__TASK INSTRUCTIONS__. Write out each line from the data below that includes the word "problemas".

DATA EXTRACT START

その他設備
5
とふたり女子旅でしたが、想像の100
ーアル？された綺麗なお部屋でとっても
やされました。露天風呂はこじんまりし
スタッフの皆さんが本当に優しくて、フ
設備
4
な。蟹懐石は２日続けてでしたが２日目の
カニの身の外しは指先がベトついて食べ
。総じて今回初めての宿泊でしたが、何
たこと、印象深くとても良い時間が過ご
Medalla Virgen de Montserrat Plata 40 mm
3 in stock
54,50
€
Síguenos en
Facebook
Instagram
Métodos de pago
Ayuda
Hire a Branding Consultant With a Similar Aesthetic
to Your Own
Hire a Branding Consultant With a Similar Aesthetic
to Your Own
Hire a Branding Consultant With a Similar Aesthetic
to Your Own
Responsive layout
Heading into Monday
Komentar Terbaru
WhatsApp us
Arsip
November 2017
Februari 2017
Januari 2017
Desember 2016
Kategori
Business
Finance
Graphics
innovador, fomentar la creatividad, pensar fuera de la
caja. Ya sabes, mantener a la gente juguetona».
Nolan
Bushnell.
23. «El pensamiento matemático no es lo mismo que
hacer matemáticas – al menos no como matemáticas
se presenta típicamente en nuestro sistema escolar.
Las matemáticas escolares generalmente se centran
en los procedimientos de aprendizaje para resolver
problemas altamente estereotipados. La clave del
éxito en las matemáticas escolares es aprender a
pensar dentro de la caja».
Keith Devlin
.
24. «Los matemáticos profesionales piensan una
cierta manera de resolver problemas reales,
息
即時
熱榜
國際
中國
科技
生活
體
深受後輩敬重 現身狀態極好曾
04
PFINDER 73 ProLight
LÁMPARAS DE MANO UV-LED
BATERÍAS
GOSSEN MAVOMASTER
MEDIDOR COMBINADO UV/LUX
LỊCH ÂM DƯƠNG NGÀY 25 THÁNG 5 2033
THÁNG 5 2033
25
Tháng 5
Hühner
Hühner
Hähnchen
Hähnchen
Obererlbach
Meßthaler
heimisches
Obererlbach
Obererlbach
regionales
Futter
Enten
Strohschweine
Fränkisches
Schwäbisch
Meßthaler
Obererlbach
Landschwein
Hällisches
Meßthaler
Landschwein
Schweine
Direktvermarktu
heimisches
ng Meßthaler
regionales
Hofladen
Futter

DATA EXTRACT END

__EXERCISE SOLUTION__.
problemas altamente estereotipados. La clave del
cierta manera de resolver problemas reales,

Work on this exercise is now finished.